Reasons some retirees decline SBP:
- Adequate life insurance coverage in place
- Significant other assets (savings, investments, other pension) that provide survivor income
- No spouse or dependents
- Health conditions limiting life expectancy (though this is speculative)
Reasons to elect SBP:
- It provides inflation-adjusted income for your spouse’s lifetime — private insurance doesn’t
- Your spouse has limited earning capacity or is significantly younger
- Your retirement pay is your primary retirement asset
- You have significant life insurance now but it will expire before your likely death
SBP vs. Private Life Insurance — Which Is Better?

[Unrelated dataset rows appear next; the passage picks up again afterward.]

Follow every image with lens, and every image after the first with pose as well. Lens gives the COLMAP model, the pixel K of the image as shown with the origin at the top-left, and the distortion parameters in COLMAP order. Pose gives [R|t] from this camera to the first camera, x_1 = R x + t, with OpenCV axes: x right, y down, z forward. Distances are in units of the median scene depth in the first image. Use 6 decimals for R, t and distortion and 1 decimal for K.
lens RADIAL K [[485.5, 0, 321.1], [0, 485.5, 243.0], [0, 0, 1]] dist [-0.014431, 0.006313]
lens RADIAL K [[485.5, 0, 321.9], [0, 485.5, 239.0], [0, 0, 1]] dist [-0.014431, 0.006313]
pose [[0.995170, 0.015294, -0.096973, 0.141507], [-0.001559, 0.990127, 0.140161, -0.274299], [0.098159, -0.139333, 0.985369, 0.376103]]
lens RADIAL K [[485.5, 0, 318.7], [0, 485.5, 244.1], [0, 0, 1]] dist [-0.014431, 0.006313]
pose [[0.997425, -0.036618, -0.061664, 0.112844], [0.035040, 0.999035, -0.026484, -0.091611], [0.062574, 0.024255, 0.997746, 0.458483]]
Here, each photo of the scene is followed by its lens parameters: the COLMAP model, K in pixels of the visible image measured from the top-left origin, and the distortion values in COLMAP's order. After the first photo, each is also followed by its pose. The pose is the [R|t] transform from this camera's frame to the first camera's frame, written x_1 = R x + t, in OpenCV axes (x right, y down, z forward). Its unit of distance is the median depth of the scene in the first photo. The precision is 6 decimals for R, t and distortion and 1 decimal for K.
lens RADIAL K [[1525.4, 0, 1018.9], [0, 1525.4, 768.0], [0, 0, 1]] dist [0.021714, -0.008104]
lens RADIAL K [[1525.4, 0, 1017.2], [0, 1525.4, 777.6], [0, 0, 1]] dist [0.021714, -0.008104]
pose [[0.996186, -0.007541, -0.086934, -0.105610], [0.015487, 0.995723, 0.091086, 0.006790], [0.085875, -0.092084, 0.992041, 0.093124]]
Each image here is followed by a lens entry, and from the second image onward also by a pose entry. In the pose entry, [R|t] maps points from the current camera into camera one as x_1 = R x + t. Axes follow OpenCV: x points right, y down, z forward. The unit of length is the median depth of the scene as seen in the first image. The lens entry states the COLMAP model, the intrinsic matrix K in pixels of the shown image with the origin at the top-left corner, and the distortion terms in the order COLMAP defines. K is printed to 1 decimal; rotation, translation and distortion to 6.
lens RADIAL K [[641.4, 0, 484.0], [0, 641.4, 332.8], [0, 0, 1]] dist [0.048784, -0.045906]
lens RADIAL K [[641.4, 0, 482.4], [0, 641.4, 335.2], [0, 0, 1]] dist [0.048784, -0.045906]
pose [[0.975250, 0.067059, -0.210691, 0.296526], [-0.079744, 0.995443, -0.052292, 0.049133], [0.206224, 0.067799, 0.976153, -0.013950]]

This is one of the most debated questions in military financial planning. The comparison is complex because they work differently:
| Factor | SBP | Private Life Insurance |
|---|---|---|
| Benefit type | Monthly annuity — lifetime | Lump sum payment |
| Inflation adjustment | Yes — annual COLA | No — fixed death benefit |
| Premium structure | Fixed % of retirement pay | Fixed premium, may increase at renewal |
| Spouse remarriage | Coverage ends if remarry before 55 | No impact |
| Longevity risk | No — pays for spouse’s lifetime | Yes — lump sum may run out |
| Medical underwriting | None — guaranteed enrollment at retirement | Required — health affects cost |
SBP’s lifetime inflation-adjusted annuity is difficult to replicate with private insurance. A 55-year-old spouse who outlives a retiree by 30 years collects SBP for three decades — a lump sum life insurance payout that runs out leaves them unprotected in their 80s.
The Decision Framework
SBP is generally worth electing if:
- Your spouse has limited earning capacity or retirement savings of their own
- Military retirement is a primary source of your household income
- Your spouse is significantly younger and likely to outlive you by many years
- You have limited other assets to leave a survivor
- You’re in good health and expect a full premium-paying period
Declining SBP may be appropriate if:
- You have substantial other assets (investment portfolio, additional pension, real estate) that provide survivor income
- Your spouse has their own pension or retirement income
- You have significant permanent life insurance in place
The Bottom Line
SBP is one of the most consequential financial decisions of military retirement — and the 30-day window at retirement doesn’t give retirees much time to decide. Consult a fee-only financial advisor familiar with military benefits before retiring. The decision is essentially irrevocable after the election window closes. For most retirees with a spouse and limited other assets, SBP provides irreplaceable longevity protection that private insurance cannot fully replicate.